• **WHAT YOU SHOULD DO**: Give the records below again exactly, and exclude each picture.

• **RECORDS TO USE**:
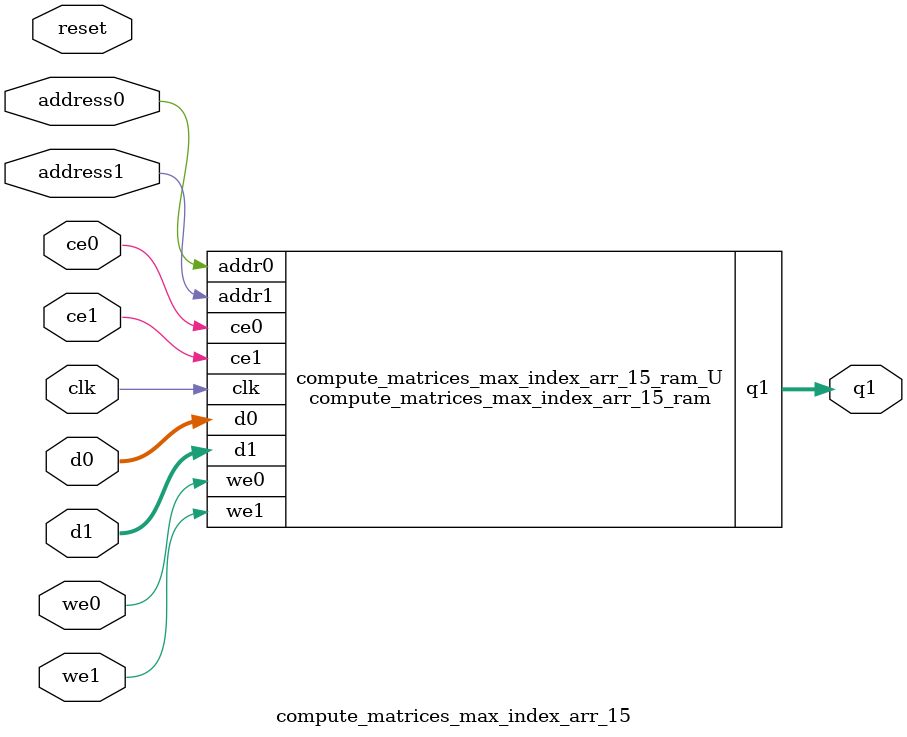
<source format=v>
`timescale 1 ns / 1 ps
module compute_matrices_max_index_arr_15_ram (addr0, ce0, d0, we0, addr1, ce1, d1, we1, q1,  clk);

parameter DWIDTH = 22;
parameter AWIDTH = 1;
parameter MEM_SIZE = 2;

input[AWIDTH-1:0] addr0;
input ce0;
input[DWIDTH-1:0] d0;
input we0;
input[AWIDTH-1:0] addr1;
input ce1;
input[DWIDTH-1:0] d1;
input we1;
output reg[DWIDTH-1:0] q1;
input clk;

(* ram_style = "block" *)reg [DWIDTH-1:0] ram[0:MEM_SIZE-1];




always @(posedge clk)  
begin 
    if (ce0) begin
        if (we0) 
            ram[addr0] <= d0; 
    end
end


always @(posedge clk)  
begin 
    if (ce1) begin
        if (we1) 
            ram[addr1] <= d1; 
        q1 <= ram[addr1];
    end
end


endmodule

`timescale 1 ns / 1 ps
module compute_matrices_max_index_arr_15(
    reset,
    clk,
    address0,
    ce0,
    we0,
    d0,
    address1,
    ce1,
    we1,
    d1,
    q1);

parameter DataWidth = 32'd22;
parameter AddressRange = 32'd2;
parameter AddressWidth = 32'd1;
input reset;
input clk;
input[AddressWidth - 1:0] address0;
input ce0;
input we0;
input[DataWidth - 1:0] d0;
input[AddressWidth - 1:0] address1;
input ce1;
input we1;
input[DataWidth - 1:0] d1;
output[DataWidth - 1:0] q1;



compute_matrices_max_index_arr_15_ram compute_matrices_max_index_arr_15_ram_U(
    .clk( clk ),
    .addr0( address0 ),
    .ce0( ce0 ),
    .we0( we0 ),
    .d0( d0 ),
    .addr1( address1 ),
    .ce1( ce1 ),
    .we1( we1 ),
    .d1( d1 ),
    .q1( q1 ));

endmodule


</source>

• **WRITTEN ANSWER**:
<source format=v>
`timescale 1 ns / 1 ps
module compute_matrices_max_index_arr_15_ram (addr0, ce0, d0, we0, addr1, ce1, d1, we1, q1,  clk);

parameter DWIDTH = 22;
parameter AWIDTH = 1;
parameter MEM_SIZE = 2;

input[AWIDTH-1:0] addr0;
input ce0;
input[DWIDTH-1:0] d0;
input we0;
input[AWIDTH-1:0] addr1;
input ce1;
input[DWIDTH-1:0] d1;
input we1;
output reg[DWIDTH-1:0] q1;
input clk;

(* ram_style = "block" *)reg [DWIDTH-1:0] ram[0:MEM_SIZE-1];




always @(posedge clk)  
begin 
    if (ce0) begin
        if (we0) 
            ram[addr0] <= d0; 
    end
end


always @(posedge clk)  
begin 
    if (ce1) begin
        if (we1) 
            ram[addr1] <= d1; 
        q1 <= ram[addr1];
    end
end


endmodule

`timescale 1 ns / 1 ps
module compute_matrices_max_index_arr_15(
    reset,
    clk,
    address0,
    ce0,
    we0,
    d0,
    address1,
    ce1,
    we1,
    d1,
    q1);

parameter DataWidth = 32'd22;
parameter AddressRange = 32'd2;
parameter AddressWidth = 32'd1;
input reset;
input clk;
input[AddressWidth - 1:0] address0;
input ce0;
input we0;
input[DataWidth - 1:0] d0;
input[AddressWidth - 1:0] address1;
input ce1;
input we1;
input[DataWidth - 1:0] d1;
output[DataWidth - 1:0] q1;



compute_matrices_max_index_arr_15_ram compute_matrices_max_index_arr_15_ram_U(
    .clk( clk ),
    .addr0( address0 ),
    .ce0( ce0 ),
    .we0( we0 ),
    .d0( d0 ),
    .addr1( address1 ),
    .ce1( ce1 ),
    .we1( we1 ),
    .d1( d1 ),
    .q1( q1 ));

endmodule


</source>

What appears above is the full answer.